The machine language code is shown in binary. It consists of 8 bits of opcode and 16 bits of address for each instruction. From the assembly language code it is a little easier to see what this program does. The first instruction loads the data stored in memory at a location known as ``Y'' into the CPU register (for CPU's with only one register, this is often called the accumulator). The second instruction adds the data stored in memory at location ``X'' to the data in the accumulator, and stores the sum back in the accumulator. Finally, the value in the accumulator is stored back to memory at location ``Y''. With the data values shown in memory in the figure, at the end of this program fragment, the location known as ``Y'' will contain the value 48.
A utility program is provided to translate the assembly language code (arguably) readable by people into the machine language code readable by the CPU. This program is called the assembler.
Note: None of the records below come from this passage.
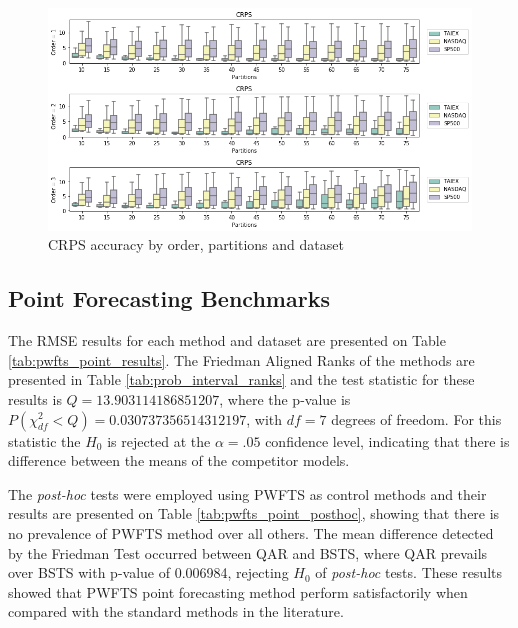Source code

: \begin{figure}[htb]
    \centering
    \includegraphics[width=\textwidth]{figures/pwfts_gridsearch_probabilistic.png}
    \caption{CRPS accuracy by order, partitions and dataset}
    \label{fig:pwfts_gridsearch_probabilistic}
\end{figure}


\subsection{Point Forecasting Benchmarks}
\label{sec:pwfts_experiments_point}

The RMSE results for each method and dataset are presented on Table \ref{tab:pwfts_point_results}. The Friedman Aligned Ranks of the methods are presented in Table \ref{tab:prob_interval_ranks} and the test statistic for these results is $Q = 13.903114186851207$, where the p-value is $P(\chi^2_{df} < Q) = 0.030737356514312197$, with $df=7$ degrees of freedom. For this statistic the $H_0$ is rejected at the $\alpha=.05$ confidence level, indicating that there is difference between the means of the competitor models.

The \textit{post-hoc} tests were employed using PWFTS as control methods and their results are presented on Table \ref{tab:pwfts_point_posthoc}, showing that there is no prevalence of PWFTS method over all others. The mean difference detected by the Friedman Test occurred between QAR and BSTS, where QAR prevails over BSTS with p-value of 0.006984, rejecting $H_0$ of \textit{post-hoc} tests. These results showed that PWFTS point forecasting method perform satisfactorily when compared with the standard methods in the literature. 

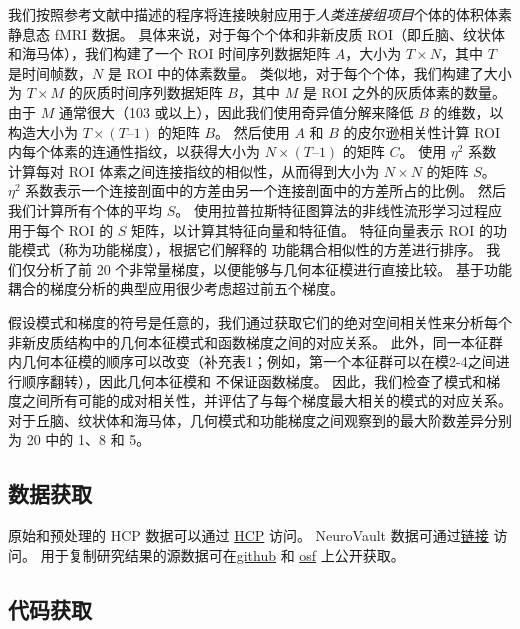 \documentclass[lang=cn,a4paper,newtx]{elegantpaper}
\begin{document}
我们按照参考文献中描述的程序将连接映射应用于\textit{人类连接组项目}个体的体积体素静息态 fMRI 数据\cite{haak2018connectopic}。
具体来说，对于每个个体和非新皮质 ROI（即丘脑、纹状体和海马体），我们构建了一个 ROI 时间序列数据矩阵 $ A $，大小为 $ T \times N $，其中 $ T $ 是时间帧数，$ N $ 是 ROI 中的体素数量。
类似地，对于每个个体，我们构建了大小为 $ T \times M $ 的灰质时间序列数据矩阵 $ B $，其中 $ M $ 是 ROI 之外的灰质体素的数量。
由于 $ M $ 通常很大（103 或以上），因此我们使用奇异值分解来降低 $ B $ 的维数，以构造大小为 $ T \times (T – 1) $ 的矩阵 $ B $。
然后使用 $ A $ 和 $ B $ 的皮尔逊相关性计算 ROI 内每个体素的连通性指纹，以获得大小为 $ N \times (T – 1) $ 的矩阵 $ C $。
使用 $ \eta^2 $ 系数 \cite{alexander2018testing} 计算每对 ROI 体素之间连接指纹的相似性，从而得到大小为 $ N \times N $ 的矩阵 $ S $。
$ \eta^2 $ 系数表示一个连接剖面中的方差由另一个连接剖面中的方差所占的比例。
然后我们计算所有个体的平均 $ S $。 
使用拉普拉斯特征图算法\cite{belkin2003laplacian}的非线性流形学习过程应用于每个 ROI 的 $ S $ 矩阵，以计算其特征向量和特征值。
特征向量表示 ROI 的功能模式（称为功能梯度），根据它们解释的 功能耦合相似性的方差进行排序。
我们仅分析了前 20 个非常量梯度，以便能够与几何本征模进行直接比较。
基于功能耦合的梯度分析的典型应用很少考虑超过前五个梯度\cite{haak2018connectopic,margulies2016situating}。


假设模式和梯度的符号是任意的，我们通过获取它们的绝对空间相关性来分析每个非新皮质结构中的几何本征模式和函数梯度之间的对应关系。
此外，同一本征群内几何本征模的顺序可以改变（补充表1；例如，第一个本征群可以在模2-4之间进行顺序翻转），因此几何本征模和 不保证函数梯度。
因此，我们检查了模式和梯度之间所有可能的成对相关性，并评估了与每个梯度最大相关的模式的对应关系。
对于丘脑、纹状体和海马体，几何模式和功能梯度之间观察到的最大阶数差异分别为 20 中的 1、8 和 5。


\subsection{数据获取} \label{sec:data_availability}

原始和预处理的 HCP 数据可以通过 \href{https://db. human connectome.org/}{HCP} 访问。
NeuroVault 数据可通过\href{https://neurovault.org/}{链接} 访问。
用于复制研究结果的源数据可在\href{https://github.com/NSBLab/BrainEigenmodes}{github}  和 \href{https://osf.io/xczmp/}{osf} 上公开获取。

\subsection{代码获取} \label{sec:code_availability}
\end{document}
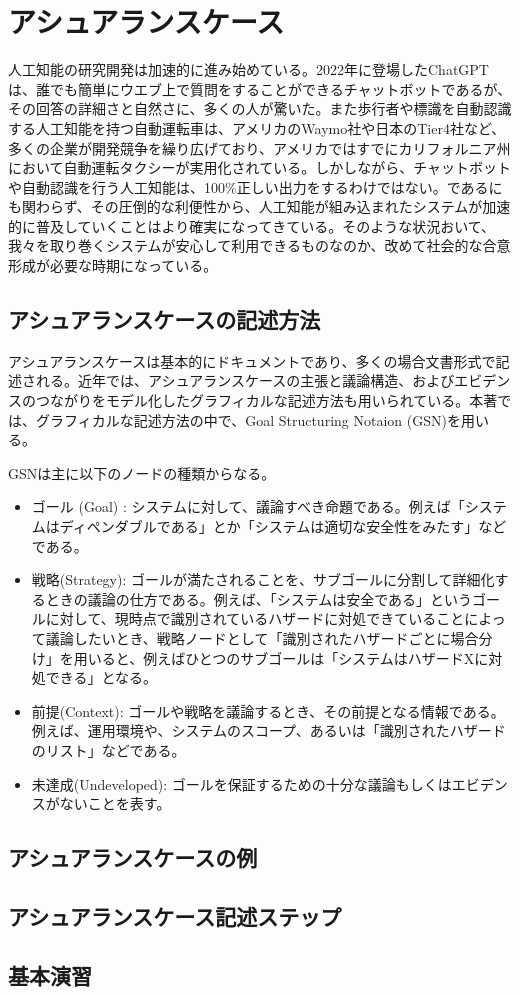 \chapter{アシュアランスケース}
\label{chap3}

人工知能の研究開発は加速的に進み始めている。2022年に登場したChatGPTは、誰でも簡単にウエブ上で質問をすることができるチャットボットであるが、その回答の詳細さと自然さに、多くの人が驚いた。また歩行者や標識を自動認識する人工知能を持つ自動運転車は、アメリカのWaymo社や日本のTier4社など、多くの企業が開発競争を繰り広げており、アメリカではすでにカリフォルニア州において自動運転タクシーが実用化されている。しかしながら、チャットボットや自動認識を行う人工知能は、100\%正しい出力をするわけではない。であるにも関わらず、その圧倒的な利便性から、人工知能が組み込まれたシステムが加速的に普及していくことはより確実になってきている。そのような状況おいて、我々を取り巻くシステムが安心して利用できるものなのか、改めて社会的な合意形成が必要な時期になっている。

\section{アシュアランスケースの記述方法}
アシュアランスケースは基本的にドキュメントであり、多くの場合文書形式で記述される。近年では、アシュアランスケースの主張と議論構造、およびエビデンスのつながりをモデル化したグラフィカルな記述方法も用いられている。本著では、グラフィカルな記述方法の中で、Goal Structuring Notaion (GSN)を用いる。

GSNは主に以下のノードの種類からなる。
\begin{itemize}
\item ゴール (Goal) : 
システムに対して、議論すべき命題である。例えば「システムはディペンダブルである」とか「システムは適切な安全性をみたす」などである。
\item 戦略(Strategy): ゴールが満たされることを、サブゴールに分割して詳細化するときの議論の仕方である。例えば、「システムは安全である」というゴールに対して、現時点で識別されているハザードに対処できていることによって議論したいとき、戦略ノードとして「識別されたハザードごとに場合分け」を用いると、例えばひとつのサブゴールは「システムはハザードXに対処できる」となる。
\item 前提(Context): ゴールや戦略を議論するとき、その前提となる情報である。例えば、運用環境や、システムのスコープ、あるいは「識別されたハザードのリスト」などである。
\item 未達成(Undeveloped): ゴールを保証するための十分な議論もしくはエビデンスがないことを表す。
\end{itemize}
\section{アシュアランスケースの例}
\section{アシュアランスケース記述ステップ}

\section{基本演習}
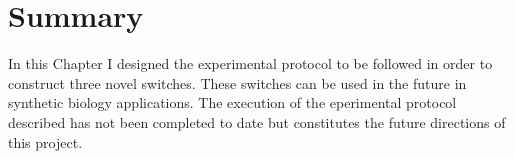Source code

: 


\clearpage
\section{Summary}

In this Chapter I designed the experimental protocol to be followed in order to construct three novel switches. These switches can be used in the future in synthetic biology applications. The execution of the eperimental protocol described has not been completed to date but constitutes the future directions of this project.

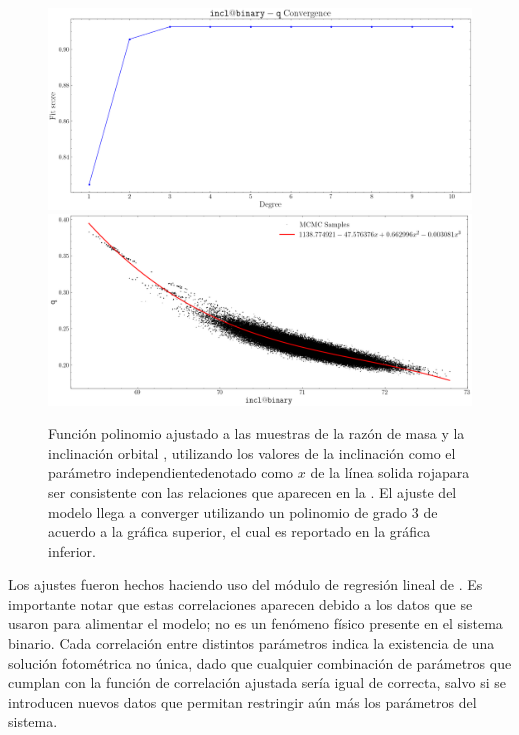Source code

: \begin{figure}[!ht]
    \centering
    \includegraphics[scale=0.4]{Conclusion/Figures/Figura q-incl Correlacion Convergencia.png}
    \includegraphics[scale=0.4]{Conclusion/Figures/Figura q-incl Correlacion.png}
    \caption{Función polinomio ajustado a las muestras de la razón de masa
     y la inclinación orbital , utilizando los valores
    de la inclinación como el parámetro independiente\textemdash denotado como
    $x$ de la línea solida roja\textemdash para ser consistente con las
    relaciones que aparecen en la .
    El ajuste del modelo llega a converger utilizando un polinomio de grado 3 de
    acuerdo a la gráfica superior, el cual es reportado en la gráfica inferior.}
    \label{figuraCorrelacion_q_incl}
\end{figure}

Los ajustes fueron hechos haciendo uso del módulo de regresión lineal de
\href{https://scikit-learn.org/stable/modules/generated/sklearn.linear_model.LinearRegression.html}{}.
Es importante notar que estas correlaciones aparecen debido a los datos que se
usaron para alimentar el modelo; no es un fenómeno físico presente en el sistema
binario. Cada correlación entre distintos parámetros indica la existencia de una
solución fotométrica no única, dado que cualquier combinación de parámetros que
cumplan con la función de correlación ajustada sería igual de correcta, salvo si
se introducen nuevos datos que permitan restringir aún más los parámetros del
sistema.

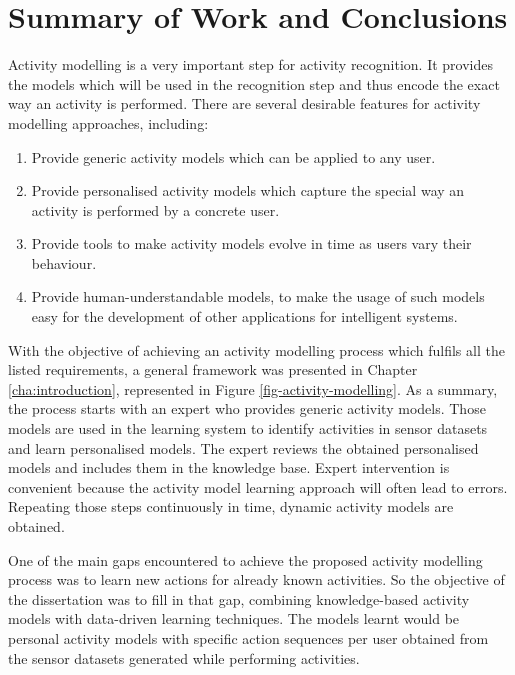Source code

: \section{Summary of Work and Conclusions}
\label{sec:conclusions:conclusions}

Activity modelling is a very important step for activity recognition. It provides the models which will be used in the recognition step and thus encode the exact way an activity is performed. There are several desirable features for activity modelling approaches, including:

\begin{enumerate}
 \item Provide generic activity models which can be applied to any user.
 \item Provide personalised activity models which capture the special way an activity is performed by a concrete user.
 \item Provide tools to make activity models evolve in time as users vary their behaviour.
 \item Provide human-understandable models, to make the usage of such models easy for the development of other applications for intelligent systems.
\end{enumerate}

With the objective of achieving an activity modelling process which fulfils all the listed requirements, a general framework was presented in Chapter \ref{cha:introduction}, represented in Figure \ref{fig-activity-modelling}. As a summary, the process starts with an expert who provides generic activity models. Those models are used in the learning system to identify activities in sensor datasets and learn personalised models. The expert reviews the obtained personalised models and includes them in the knowledge base. Expert intervention is convenient because the activity model learning approach will often lead to errors. Repeating those steps continuously in time, dynamic activity models are obtained.

One of the main gaps encountered to achieve the proposed activity modelling process was to learn new actions for already known activities. So the objective of the dissertation was to fill in that gap, combining knowledge-based activity models with data-driven learning techniques. The models learnt would be personal activity models with specific action sequences per user obtained from the sensor datasets generated while performing activities.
The program in the assembly language or any other higher language is called the source program, whereas the program assembled into machine language is called the object program. The terms source code and object code are also used to refer to source and object programs.
Assembly language is a decided improvement over programming in machine language, however, we are still stuck with having to manipulate data in very simple steps such as load, store, add, etc., which can be a tedious, error prone process. Fortunately for us, programming languages at higher levels still, languages closer to the way we think about programming, have been developed along with translators (called compilers) for converting to object programs. One such language is C, which is the subject of this text and is introduced in the next Section.